If we go a little further, however, and ask what it was that made one scene rather than another appear vivid, the selection becomes more noteworthy. There is nothing natural or universal about what appears interesting in a picture. The concept of a ‘period eye’ has been used by art historians to recover the sense that different people at different times have made of visual representations. This concept was originally developed by the twentieth-century historian Michael Baxandall (1933–2008) to shed light on the Italian Renaissance, but it applies equally to other cultures, and is a useful tool with which to avoid universalising our own local cultural preferences. Thus, to the ancient Egyptians themselves, relationships that were ignored by or even invisible to d’Athanasi, would have been crucial to the paintings’ significance. The meanings the paintings originally circulated, over 1300 years BC, would not have been the meanings d’Athanasi, and later Henry Salt or viewers at the British Museum saw in them. That is to say, the act of selection itself may be regarded as an act of production of a kind.
A lesson from the avant-garde
We have mentioned nineteenth-century art more than once in our approach to these paintings of 1350 BC, but here, unlikely as it may seem, there is a lesson to be learned from the twentieth century avant-garde. In the second decade of the century, Marcel Duchamp broke with a conventional practice of art making and developed the concept of the ‘ready-made’, which was of incalculable significance to the art of the later twentieth century.
The relevance of this to our present case is that Duchamp chose an existing object and nominated it as a work of art (thereby raising, almost at a stroke, various far-reaching questions about the nature of the work of art, the identity of the artist and the nature of the transaction involved when a spectator encounters a work of art that continue to resonate to this day) (Figure 27).

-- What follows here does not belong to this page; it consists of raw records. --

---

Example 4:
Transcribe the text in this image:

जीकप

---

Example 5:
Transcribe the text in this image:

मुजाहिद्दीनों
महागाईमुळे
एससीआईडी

Duchamp’s gesture had the effect of broadening the parameters of what could be regarded as constituting a cultural intervention. In effect, it demonstrates that to make a selection is to produce a new meaning. Duchamp was the first to recognise this, and grasp some of its implications for art. But similar kinds of selections, interpretations, misinterpretations, translations and so on have been the stuff of cultural encounters from time immemorial.
The act of making a selection also makes a new meaning.
When, in 1820, d’Athanasi and others like him took the decision to keep some parts of a painting and reject or destroy others, they were making decisions that involved a complex mixture of aesthetic and cultural criteria. Such an act is manifestly culturally relative, the work of a different ‘period eye’ from that which originally saw the pictures and derived meaning from them in the tomb-chapel in 1350 BC (Figure 28). (And by the same token, of course, different from our own, post-Duchampian, not to say post-Hollywood, ‘period eyes’.)
What has been kept, and what has been lost?
For the most part it is the large ‘out of scale’ figures that have gone, as well as other elements such as the decorative borders or compositional features such as symmetry (e.g. the left-hand figure in Hunting in the Marshes).